The $3 billion deficit does not take into account the effects this COVID-19 pandemic will have on our state. This 2020 legislative session began $100 million in the red just from the READ Act and full-day kindergarten funding. From there, the numbers increased to the current $3 billion.

It is objectionable to place a burden on seniors and disabled veterans because the state overextended itself.

The JBC also recommends suspending the annual PERA direct distribution, freeing up $225 million. Ask Sen. Rankin how he can consider a decision that can affect public employee retirees.

Colorado is required to have a balanced budget and it is important to remind legislators that they spend our money. To add a greater burden on Coloradans, particularly with this pandemic, is unacceptable.

Debra Irvine

Breckenridge

Cheap cartridge trick

Theft is a crime no manner how you do it.

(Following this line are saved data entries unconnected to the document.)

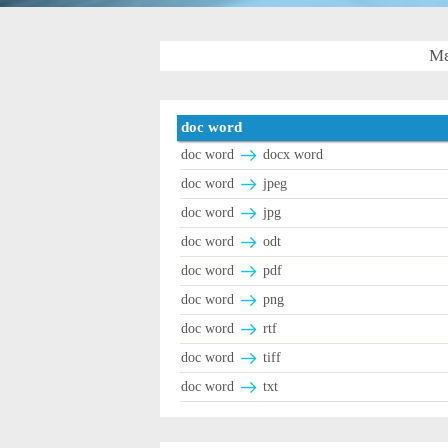
Με
doc word
doc word
docx word
doc word
jpeg
doc word
jpg
doc word
odt
doc word
pdf
doc word
png
doc word
rtf
doc word
tiff
doc word
txt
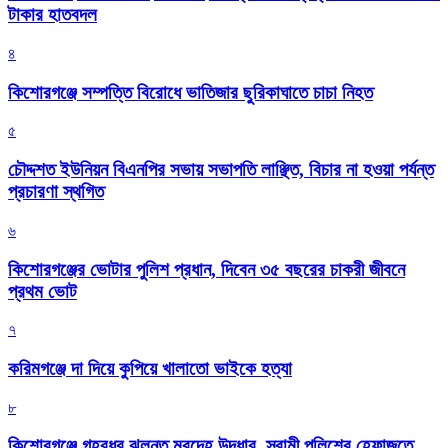
টাকার হাতবদল
৪
কিশোরগঞ্জে সম্পত্তি বিরোধে ভাতিজার ছুরিকাঘাতে চাচা নিহত
৫
চৌদ্দশত ইউনিয়ন বিএনপির সভায় সভাপতি লাঞ্ছিত, বিচার না হওয়া পর্যন্ত
প্রচারণা স্থগিত
৬
কিশোরগঞ্জের ভোটার পুলিশ প্রধান, দিবেন ৩৫ বছরের চাকরী জীবনে
প্রথম ভোট
৭
করিমগঞ্জে দা দিয়ে কুপিয়ে খালাতো ভাইকে হত্যা
৮
কিশোরগঞ্জে গৃহবধূর ঝুলন্ত মরদেহ উদ্ধার, স্বামী পুলিশের হেফাজতে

Finally got out of the house to buy supplies, a trip to Walmart to buy three ink cartridges for my printer. 

Ready to install the cartridges in my printer I found one of the boxes had been opened, the old cartridge put back in the box, taped carefully shut and returned for a refund. 

What kind of low life heathen does that to other people!? How disgusting do you have to be to screw another person like this? How can you be so callous to put a used product back into a box and return it for a refund? 

I am sure you are only thinking of yourself naturally, assuming you are screwing Walmart out of $9, but Walmart only gets screwed when I have to take time out of my day to return to Walmart to ensure they get screwed out of $9. 

People like you should be locked up. Surely this is not your first time. A crime is a crime whether you hide it in your pocket and walk out or return a used product as new, it is the exactly same thing. 

Times are tough for everyone these days, we all have troubles, but this is a new low for society. All retailers needs to be more proactive when accepting returns and ensuring when something like this surfaces that the appropriate authorities are contacted.

Gary Kirchberg

New Castle

How COVID-19 compares to Spanish flu

“Everyone was living in deadly fear because it was so quick, so sudden and so terrifying. The influenza destroyed the intimacy amongst people in those early days of the Twentieth Century,” as quoted from a 1998 PBS American Experience documentary on the 1918 Spanish flu. Take note:

In October of 1918, the deadliest month in our nation’s history, two tenths of 1 percent of our population died from the influenza: 195,000. That would be equivalent to 662,000 today … or roughly the number of people killed in all of the Civil War … in one month. In November the numbers fell dramatically so that on November 11, 1918, the end of “The Great War” was anticlimactic, despite the celebrations. This coronavirus 2019 would have to kill an overall 1,700,000-plus people to exceed the 1918 record. The Spanish Flu killed more Americans than died in all American wars of the 20th century.

As soon as the dying stopped, the forgetting began and was even lost in our collective memory. The reason is, like any other trauma, it is unprecedented and has no place or relationship to anything in our otherwise daily lives. It began and ended as a mystery. It was thought to be a bacteria, but it was a virus. It couldn’t be seen until years later after the invention of the electron microscope, and therefore up to that time was a nonentity. The Spanish flu by then was a footnote in history.

We should count our blessings and be slow to blame because that will be the most effective way to treat future pandemics. In 1918 there weren’t the resources to do research.

Today the Chinese have mapped the genome and there can be a virtual vaccine that can be proven in clinical trials to cut the market time. Hopefully American pharmaceuticals won’t be too greedy.

Today we have the internet that keeps us in touch. All that was available in 1918 was the telephone. The one advantage that the 1918 virus had was that it was concurrent with a world war … so the people were already in a “prepared” mode.